INSTRUCTIONS TO FOLLOW:
Look through the listing below, and wherever a line has the string "njaechac", pull it out.

____________________

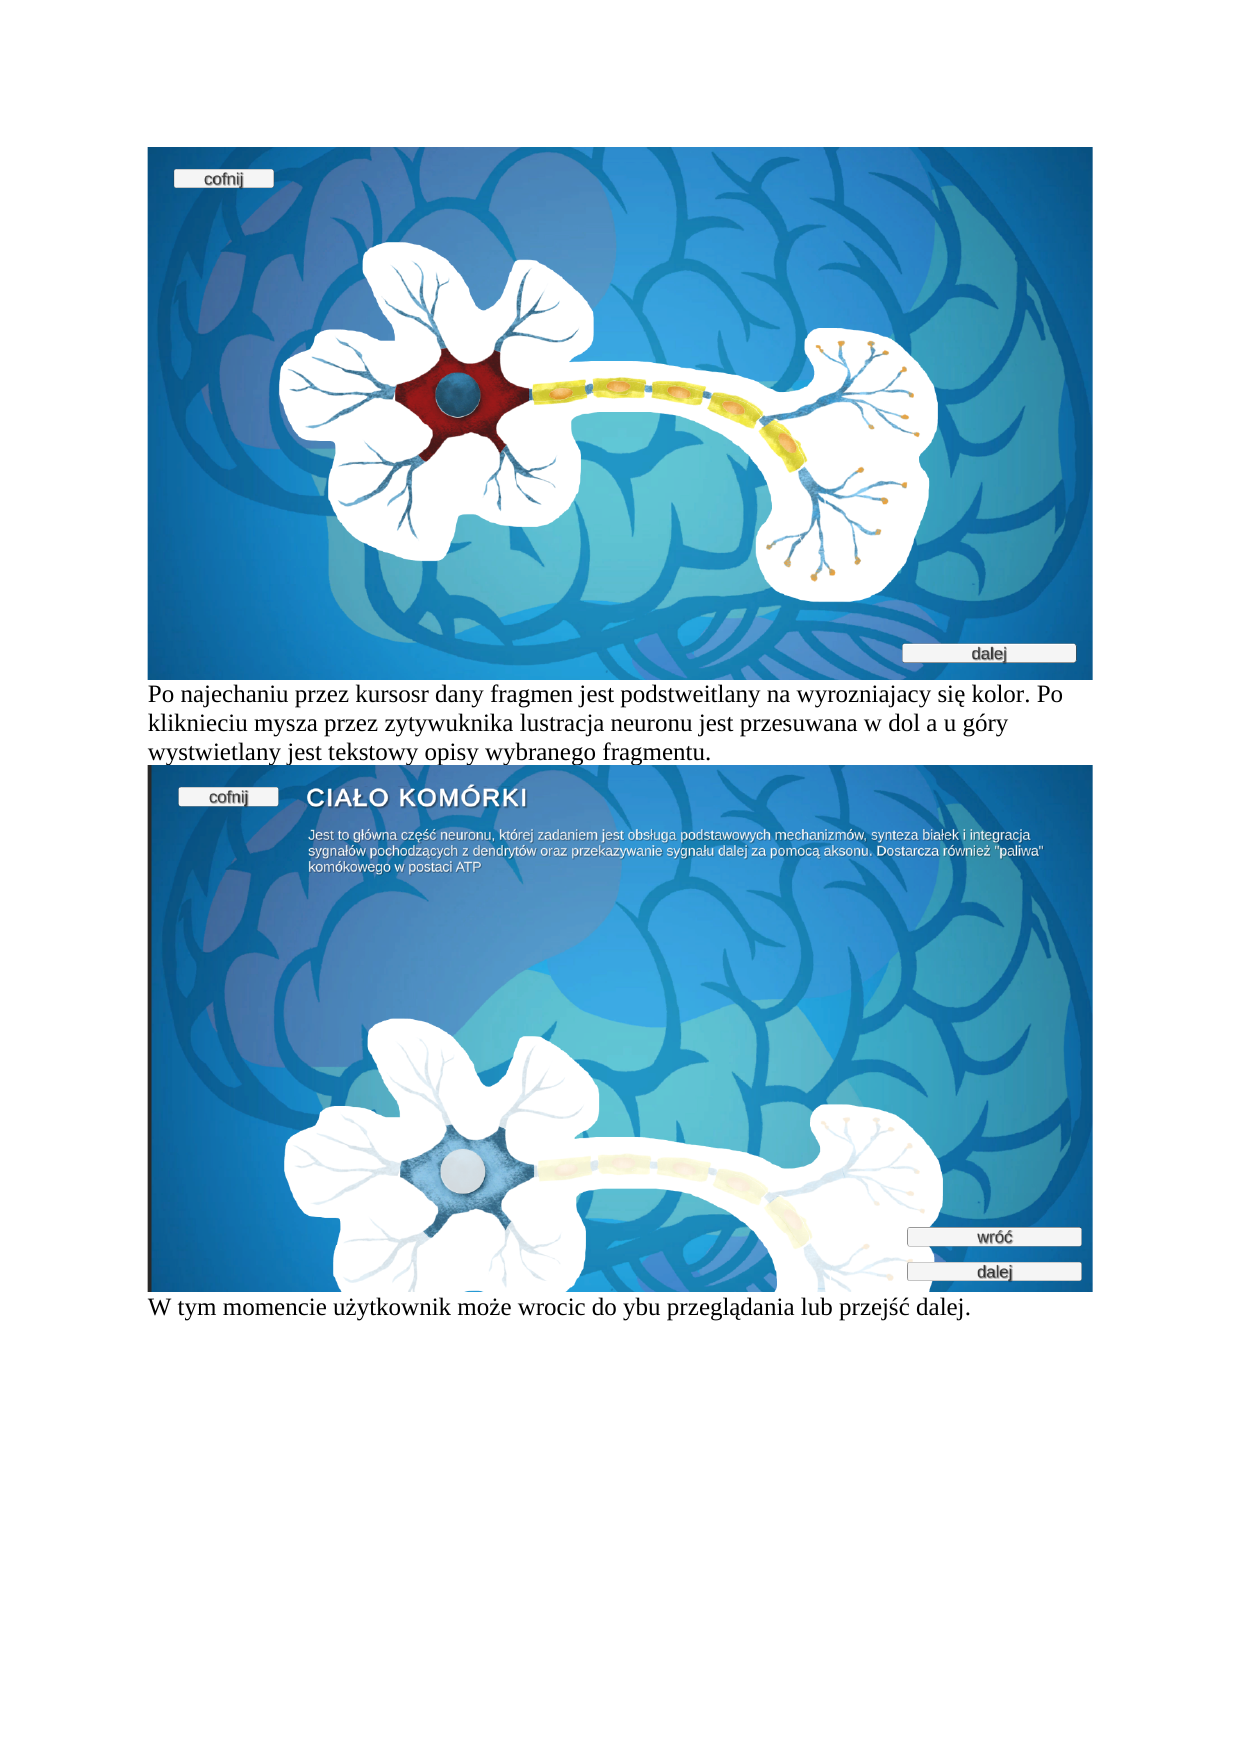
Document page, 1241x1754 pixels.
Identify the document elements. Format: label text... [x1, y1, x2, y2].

text 4. Po wyrbaniu opcji budowa neuronu yztykownik orzeneisiony jest na pierwzy z ekranow dotyczących budowy neurony. Na pierwszym z nich uzytwkonikowi prezentwoana jest ilustracja neuronu. Uzytkownik za pomoc myszy może kurdsorem njaechac na wybrany fragment neuronu. Po najechaniu przez kursosr dany fragmen jest podstweitlany na wyrozniajacy się kolor. Po kliknieciu mysza przez zytywuknika lustracja neuronu jest przesuwana w dol a u góry wystwietlany jest tekstowy opisy wybranego fragmentu. W tym momencie użytkownik może wrocic do ybu przeglądania lub przejść dalej. [148, 1292, 1093, 1320]
picture [147, 765, 1093, 1292]
text 4. Po wyrbaniu opcji budowa neuronu yztykownik orzeneisiony jest na pierwzy z ekranow dotyczących budowy neurony. Na pierwszym z nich uzytwkonikowi prezentwoana jest ilustracja neuronu. Uzytkownik za pomoc myszy może kurdsorem njaechac na wybrany fragment neuronu. Po najechaniu przez kursosr dany fragmen jest podstweitlany na wyrozniajacy się kolor. Po kliknieciu mysza przez zytywuknika lustracja neuronu jest przesuwana w dol a u góry wystwietlany jest tekstowy opisy wybranego fragmentu. W tym momencie użytkownik może wrocic do ybu przeglądania lub przejść dalej. [148, 680, 1093, 765]
picture [147, 147, 1093, 680]
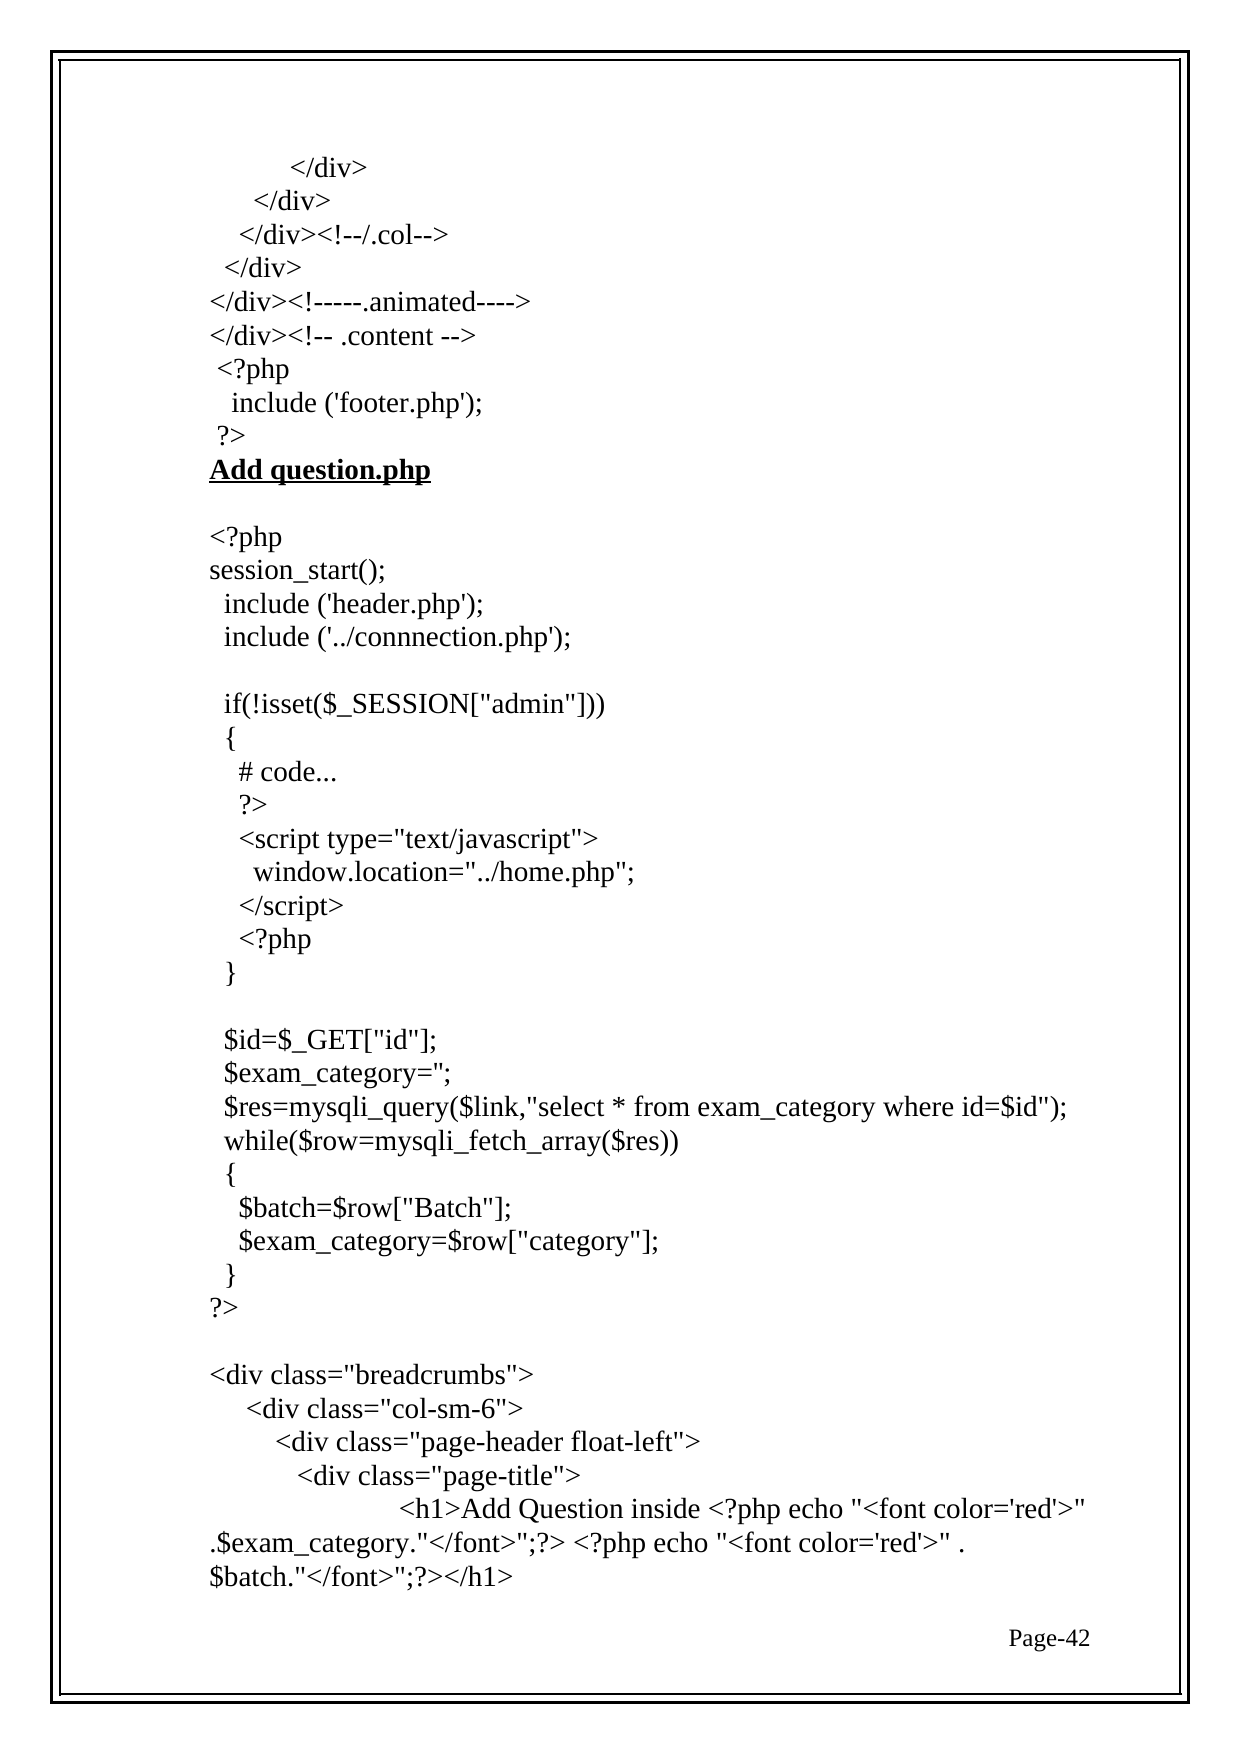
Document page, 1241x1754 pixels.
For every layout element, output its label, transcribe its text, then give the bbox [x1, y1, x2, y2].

list </div> [209, 251, 1090, 284]
list } [209, 955, 1090, 988]
list </script> [209, 888, 1090, 921]
list $batch=$row["Batch"]; [209, 1190, 1090, 1223]
list $exam_category=''; [209, 1056, 1090, 1089]
list if(!isset($_SESSION["admin"])) [209, 687, 1090, 720]
list </div><!-----.animated----> [209, 284, 1090, 318]
list include ('footer.php'); [209, 385, 1090, 418]
list $res=mysqli_query($link,"select * from exam_category where id=$id"); [209, 1089, 1090, 1123]
list <div class="breadcrumbs"> [209, 1357, 1090, 1391]
list <div class="col-sm-6"> [209, 1391, 1090, 1424]
list <?php [209, 351, 1090, 385]
list <?php [209, 519, 1090, 552]
list session_start(); [209, 552, 1090, 586]
list $id=$_GET["id"]; [209, 1022, 1090, 1056]
list <script type="text/javascript"> [209, 821, 1090, 854]
list </div><!--/.col--> [209, 217, 1090, 251]
list </div> [209, 183, 1090, 217]
list while($row=mysqli_fetch_array($res)) [209, 1123, 1090, 1156]
list ?> [209, 787, 1090, 821]
list <?php [209, 921, 1090, 955]
list { [209, 1156, 1090, 1190]
list # code... [209, 754, 1090, 787]
list </div> [209, 150, 1090, 183]
list ?> [209, 418, 1090, 452]
list { [209, 720, 1090, 754]
list $exam_category=$row["category"]; [209, 1223, 1090, 1257]
list Add question.php [209, 452, 1090, 485]
list window.location="../home.php"; [209, 854, 1090, 888]
list <div class="page-header float-left"> [209, 1424, 1090, 1458]
list } [209, 1257, 1090, 1290]
list ?> [209, 1290, 1090, 1324]
list include ('header.php'); [209, 586, 1090, 619]
list <h1>Add Question inside <?php echo "<font color='red'>" .$exam_category."</font>";?> <?php echo "<font color='red'>" .$batch."</font>";?></h1> [209, 1492, 1090, 1592]
list include ('../connnection.php'); [209, 619, 1090, 653]
list </div><!-- .content --> [209, 318, 1090, 351]
list <div class="page-title"> [209, 1458, 1090, 1492]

____________________

SOLUTION:
text 4. Po wyrbaniu opcji budowa neuronu yztykownik orzeneisiony jest na pierwzy z ekranow dotyczących budowy neurony. Na pierwszym z nich uzytwkonikowi prezentwoana jest ilustracja neuronu. Uzytkownik za pomoc myszy może kurdsorem njaechac na wybrany fragment neuronu. Po najechaniu przez kursosr dany fragmen jest podstweitlany na wyrozniajacy się kolor. Po kliknieciu mysza przez zytywuknika lustracja neuronu jest przesuwana w dol a u góry wystwietlany jest tekstowy opisy wybranego fragmentu. W tym momencie użytkownik może wrocic do ybu przeglądania lub przejść dalej. [148, 1292, 1093, 1320]
text 4. Po wyrbaniu opcji budowa neuronu yztykownik orzeneisiony jest na pierwzy z ekranow dotyczących budowy neurony. Na pierwszym z nich uzytwkonikowi prezentwoana jest ilustracja neuronu. Uzytkownik za pomoc myszy może kurdsorem njaechac na wybrany fragment neuronu. Po najechaniu przez kursosr dany fragmen jest podstweitlany na wyrozniajacy się kolor. Po kliknieciu mysza przez zytywuknika lustracja neuronu jest przesuwana w dol a u góry wystwietlany jest tekstowy opisy wybranego fragmentu. W tym momencie użytkownik może wrocic do ybu przeglądania lub przejść dalej. [148, 680, 1093, 765]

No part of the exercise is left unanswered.